İngiliz hükümetinden gelen çağrının resmi olarak okunması, karşılıklı sert sözler olmadığını açıkça ortaya koyuyor. Johnson'ın Türkiye'deki insan hakları ihlalleri veya siyasi özgürlüğün eksikliği konusundaki endişelerini dile getirdiğine dair en ufak bir ipucu bile yokken, bu konu ABD Başkanı Joe Biden'ın geçen ekim ayında Erdoğan ile yaptığı görüşmeye dahil etmeyi düşündüğü bir konuydu.

Ancak ABD Başkanı Joe Biden'ın birkaç endişe ifadesi bile bu toplantının itici gücü değildi. Asıl konu NATO ile ilgiliydi. Türkiye'nin ikinci büyük ordusu olarak bu ittifaktaki jeostratejik konumu, ABD, İngiltere veya diğer üyeler için Türkiye'nin faşist bir devlet olması uykularını kaçıracak kadar önemlidir. Özellikle NATO'nun doğuya, Rusya'nın kapısına doğru genişlediği ve Moskova'nın doğu Ukrayna'yı işgal etme tehdidiyle karşılık vermesine neden olduğu şu anda, NATO'nun bir birlik duygusu yansıtmasına acil bir ihtiyaç var.
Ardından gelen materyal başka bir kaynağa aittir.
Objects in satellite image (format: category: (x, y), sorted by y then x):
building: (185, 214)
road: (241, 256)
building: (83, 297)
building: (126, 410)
Elbette, Erdoğan Rusya ile birden fazla kez flört etti ve hatta kendisini Afrika'da bir tür sömürgecilik karşıtı kahraman olarak ilan etmeye bile çalıştı. Hatta Erdoğan, uygun gördüğünde Batı'nın ikiyüzlülüğüne karşı atıp tutmaktan hoşlanır ve ikiyüzlü bir şekilde kendini Filistin halkının kurtarıcısı olarak göstermeye çalışır.

Ama gerçek şu ki Erdoğan hala NATO'ya borçlu. Batıya karşı eleştirisinde ne zaman çok ileri gitse, her zaman geri adım atıyor ve gruba geri dönüyor gibi görünüyor. NATO müttefikleri arasında ne tür anlaşmazlıklar olursa olsun, onlar yine de nihayetinde müttefiklerdir. Bu nedenle, Erdoğan ve Johnson'ın Ukrayna konusunda birlikte çalışma konusundaki "ortak kararlılıkları" hakkındaki açıklaması aralarındaki ittifakın bir parçası. Bu anlamda Erdoğan'ın Kırım'ı Ukrayna'nın bir parçası olarak tanımaya devam edeceğini ve Rusya'nın 2014'de Kırım'ı "yasadışı ilhakını" asla tanımayacağını söylemesi Türkiye'nin dış politikasının önemli bir parçası. Erdoğan, Rusya'nın Vladimir Putin'iyle dostane ilişkisinin sınırlarını NATO'nun karar verdiği ve geçmesine izin vermeyeceği sınırlar olduğunun farkında gibi görünüyor.

Johnson -Biden'ın yaptığı gibi- Türkiye'deki insan hakları konusundaki endişelerden söz etmiş olsaydı bile, bunun ABD Başkanı'ndan olduğu kadar boş olacağı gerçeği üzerinde düşünmek gerekiyor. Hem ABD hem de İngiltere, Türkiye'nin Kürt halkına karşı yürüttüğü soykırım savaşında kullanılan devasa silah satışlarını sürdürdüğü sürece, herhangi bir "endişe" kelimesinin hiçbir gerçek temeli yoktur.

Bu noktada, Doğu Avrupa'da emperyalist güçler arasında sıcak bir savaş olasılığı masadan kalkmış durumda değil. Bir yanda NATO ile diğer yanda Rusya ve Çin arasındaki çelişkiler yoğunlaşıyor. Türkiye'nin bu bilmece içindeki konumu, NATO'ya bağlılığını ve saldırgan yönelimini pekiştiren toplantılarda netleşiyor.